[[ Provided data open ]]

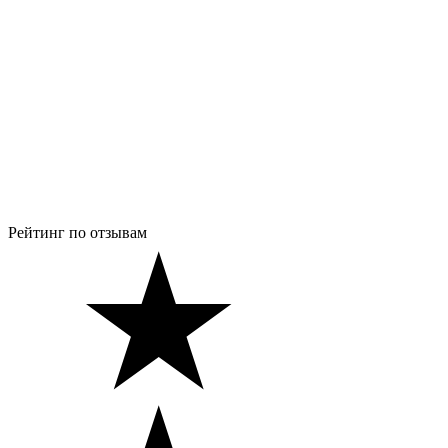
Рейтинг по отзывам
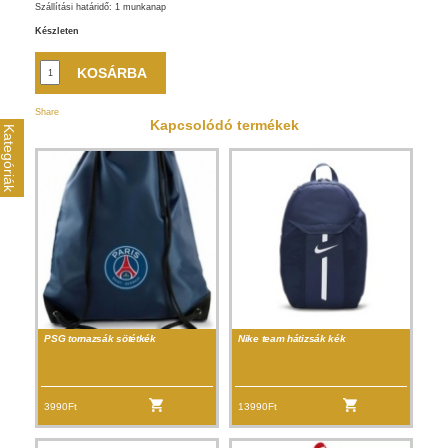
Szállítási határidő: 1 munkanap
Készleten
Share
Kapcsolódó termékek
Kategóriák
PSG tornazsák sötétkék
Nike team hátizsák kék
3990Ft
13990Ft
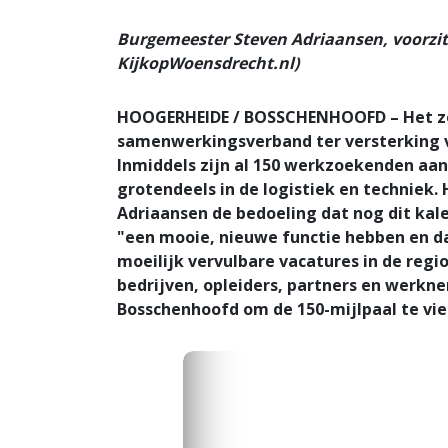
Burgemeester Steven Adriaansen, voorzit
KijkopWoensdrecht.nl)
HOOGERHEIDE / BOSSCHENHOOFD – Het zo
samenwerkingsverband ter versterking v
Inmiddels zijn al 150 werkzoekenden aan
grotendeels in de logistiek en techniek.
Adriaansen de bedoeling dat nog dit kal
"een mooie, nieuwe functie hebben en d
moeilijk vervulbare vacatures in de re
bedrijven, opleiders, partners en werkne
Bosschenhoofd om de 150-mijlpaal te vie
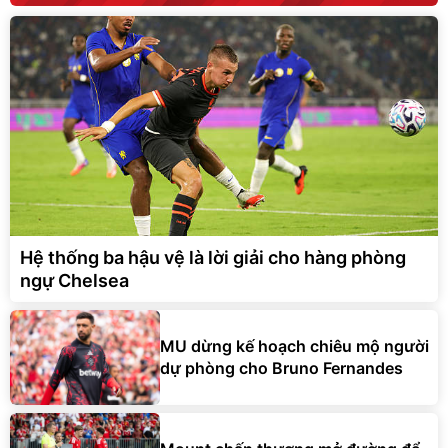
Hệ thống ba hậu vệ là lời giải cho hàng phòng
ngự Chelsea
MU dừng kế hoạch chiêu mộ người
dự phòng cho Bruno Fernandes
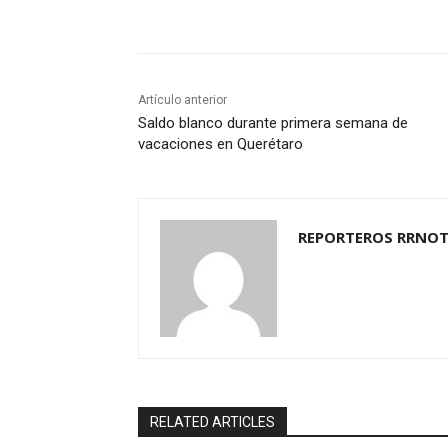
Cuota
Artículo anterior
Saldo blanco durante primera semana de
vacaciones en Querétaro
REPORTEROS RRNOT
RELATED ARTICLES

[[ Provided data closed ]]

# Task goal:
Recast the entries above as a numbered list, starting at the line that contains "Szállítási határidő: 1 munkanap" and ending at the last line of the entries, with both ends included. Omit blank lines and leave the pictures out.

# Response:
1. Szállítási határidő: 1 munkanap
2. Készleten
3. Share
4. Kapcsolódó termékek
5. Kategóriák
6. PSG tornazsák sötétkék
7. Nike team hátizsák kék
8. 3990Ft
9. 13990Ft
10. Burgemeester Steven Adriaansen, voorzit
11. KijkopWoensdrecht.nl)
12. HOOGERHEIDE / BOSSCHENHOOFD – Het zo
13. samenwerkingsverband ter versterking v
14. Inmiddels zijn al 150 werkzoekenden aan
15. grotendeels in de logistiek en techniek.
16. Adriaansen de bedoeling dat nog dit kal
17. "een mooie, nieuwe functie hebben en d
18. moeilijk vervulbare vacatures in de re
19. bedrijven, opleiders, partners en werkne
20. Bosschenhoofd om de 150-mijlpaal te vie
21. Hệ thống ba hậu vệ là lời giải cho hàng phòng
22. ngự Chelsea
23. MU dừng kế hoạch chiêu mộ người
24. dự phòng cho Bruno Fernandes
25. Cuota
26. Artículo anterior
27. Saldo blanco durante primera semana de
28. vacaciones en Querétaro
29. REPORTEROS RRNOT
30. RELATED ARTICLES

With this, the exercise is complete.